Politicians are natural masters at understanding how metaphors can control conversations. Just think of President Obama and Administration officials — people with a vested interest in convincing us the country is on the mend — talking about "glimmers of hope" in the economy. "Green shoots" seem like child's play when set next to "glimmers of hope. (See the top 10 worst business deals of the past year.)"

Of course, not all economic metaphors are as long-lasting as the housing "bubble." Back in the beginning of 2008, when we were all still skittish about actually using the word recession, one metaphor some people turned to was that of an economic "undertow": it takes you out to sea. But undertow didn't make it into the canon — do you ever hear people talking about how much the undertow is easing up? — which leads to an important lesson.
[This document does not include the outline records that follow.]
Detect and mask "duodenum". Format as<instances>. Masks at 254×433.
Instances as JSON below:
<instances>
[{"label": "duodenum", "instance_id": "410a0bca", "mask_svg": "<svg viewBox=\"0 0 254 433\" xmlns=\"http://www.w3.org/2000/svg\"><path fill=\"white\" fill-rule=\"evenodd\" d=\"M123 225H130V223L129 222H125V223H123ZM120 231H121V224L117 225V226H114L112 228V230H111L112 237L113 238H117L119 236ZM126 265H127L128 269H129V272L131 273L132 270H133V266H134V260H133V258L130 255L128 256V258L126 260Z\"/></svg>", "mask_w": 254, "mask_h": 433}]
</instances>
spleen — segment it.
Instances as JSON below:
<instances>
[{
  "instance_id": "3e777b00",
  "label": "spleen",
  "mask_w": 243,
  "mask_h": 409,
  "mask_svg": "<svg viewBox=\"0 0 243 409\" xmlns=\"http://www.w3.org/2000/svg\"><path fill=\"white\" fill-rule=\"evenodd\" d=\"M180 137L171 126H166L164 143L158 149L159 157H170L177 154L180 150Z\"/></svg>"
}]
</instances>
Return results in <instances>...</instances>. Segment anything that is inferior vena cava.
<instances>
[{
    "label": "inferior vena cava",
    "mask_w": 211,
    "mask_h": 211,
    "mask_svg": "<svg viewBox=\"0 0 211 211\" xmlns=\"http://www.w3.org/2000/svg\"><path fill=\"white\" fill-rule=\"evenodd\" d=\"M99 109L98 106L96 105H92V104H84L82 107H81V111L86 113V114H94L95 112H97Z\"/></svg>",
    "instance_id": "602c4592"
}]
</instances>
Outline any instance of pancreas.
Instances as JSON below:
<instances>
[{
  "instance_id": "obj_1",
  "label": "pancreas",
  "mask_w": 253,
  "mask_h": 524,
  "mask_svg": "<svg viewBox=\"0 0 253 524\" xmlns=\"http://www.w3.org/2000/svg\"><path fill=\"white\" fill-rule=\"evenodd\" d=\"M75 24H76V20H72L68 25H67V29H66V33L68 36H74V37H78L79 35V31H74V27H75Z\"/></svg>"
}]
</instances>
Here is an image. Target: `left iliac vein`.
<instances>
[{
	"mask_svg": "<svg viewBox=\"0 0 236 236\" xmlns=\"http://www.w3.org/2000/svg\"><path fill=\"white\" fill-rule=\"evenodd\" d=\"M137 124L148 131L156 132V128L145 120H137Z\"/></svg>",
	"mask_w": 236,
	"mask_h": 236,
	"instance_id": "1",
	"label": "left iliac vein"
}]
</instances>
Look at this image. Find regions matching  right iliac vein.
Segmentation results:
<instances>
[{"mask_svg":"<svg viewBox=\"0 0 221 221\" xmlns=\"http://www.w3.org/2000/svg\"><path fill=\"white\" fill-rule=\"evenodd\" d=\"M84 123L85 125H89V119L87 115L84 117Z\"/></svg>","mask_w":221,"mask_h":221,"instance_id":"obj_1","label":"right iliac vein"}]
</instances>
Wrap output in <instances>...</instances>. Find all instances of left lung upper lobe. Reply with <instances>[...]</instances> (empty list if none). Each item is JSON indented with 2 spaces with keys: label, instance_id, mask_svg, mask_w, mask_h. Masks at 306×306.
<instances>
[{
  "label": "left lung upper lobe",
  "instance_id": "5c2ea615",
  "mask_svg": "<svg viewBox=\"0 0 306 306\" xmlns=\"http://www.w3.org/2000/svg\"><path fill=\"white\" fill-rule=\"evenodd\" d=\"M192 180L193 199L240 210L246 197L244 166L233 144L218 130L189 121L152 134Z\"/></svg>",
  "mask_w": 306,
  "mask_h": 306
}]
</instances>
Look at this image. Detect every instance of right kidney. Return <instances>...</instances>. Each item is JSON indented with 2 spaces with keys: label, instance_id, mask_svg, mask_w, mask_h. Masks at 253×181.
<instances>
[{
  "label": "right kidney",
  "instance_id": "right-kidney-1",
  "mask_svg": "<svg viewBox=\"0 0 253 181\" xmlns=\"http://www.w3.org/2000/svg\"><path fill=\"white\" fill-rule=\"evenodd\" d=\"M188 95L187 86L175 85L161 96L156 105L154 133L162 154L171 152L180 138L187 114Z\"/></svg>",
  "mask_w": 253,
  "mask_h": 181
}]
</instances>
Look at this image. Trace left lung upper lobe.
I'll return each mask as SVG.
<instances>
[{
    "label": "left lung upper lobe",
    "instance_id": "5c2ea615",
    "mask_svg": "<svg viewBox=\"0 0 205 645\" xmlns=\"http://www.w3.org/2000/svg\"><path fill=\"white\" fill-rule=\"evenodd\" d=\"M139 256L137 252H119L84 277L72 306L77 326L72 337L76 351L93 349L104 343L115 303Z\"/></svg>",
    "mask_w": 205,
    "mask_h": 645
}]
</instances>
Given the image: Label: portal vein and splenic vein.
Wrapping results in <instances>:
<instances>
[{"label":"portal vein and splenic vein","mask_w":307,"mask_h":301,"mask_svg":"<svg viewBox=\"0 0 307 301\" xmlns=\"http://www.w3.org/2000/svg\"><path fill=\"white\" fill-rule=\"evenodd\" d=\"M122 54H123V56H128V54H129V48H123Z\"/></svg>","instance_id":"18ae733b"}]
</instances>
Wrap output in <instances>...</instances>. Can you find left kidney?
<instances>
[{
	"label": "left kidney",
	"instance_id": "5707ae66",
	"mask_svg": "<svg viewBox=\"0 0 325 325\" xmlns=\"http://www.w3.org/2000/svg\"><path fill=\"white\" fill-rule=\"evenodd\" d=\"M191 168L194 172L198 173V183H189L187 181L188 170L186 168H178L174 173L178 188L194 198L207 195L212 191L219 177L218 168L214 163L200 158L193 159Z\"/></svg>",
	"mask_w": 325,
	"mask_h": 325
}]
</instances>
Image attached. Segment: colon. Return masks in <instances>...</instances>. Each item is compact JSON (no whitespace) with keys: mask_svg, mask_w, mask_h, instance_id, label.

As editor-at-large of the Oxford English Dictionary (OED), Jesse Sheidlower has a bird's-eye view of how words do — or don't — make their way into the book that defines the English language. The past year has seen such additions as subprime and credit crunch. Those words had been around for quite some time, but it took a while for the OED to give them their own entries. "We're not going to just put in buzzwords," says Sheidlower. "We're not going to put in something that will go away three months from now." Which is perhaps a good metaphor for economic metaphors. Just because we use a phrase in conversation today doesn't mean that it will shape the way we think tomorrow.

In other words, not all green shoots grow into trees.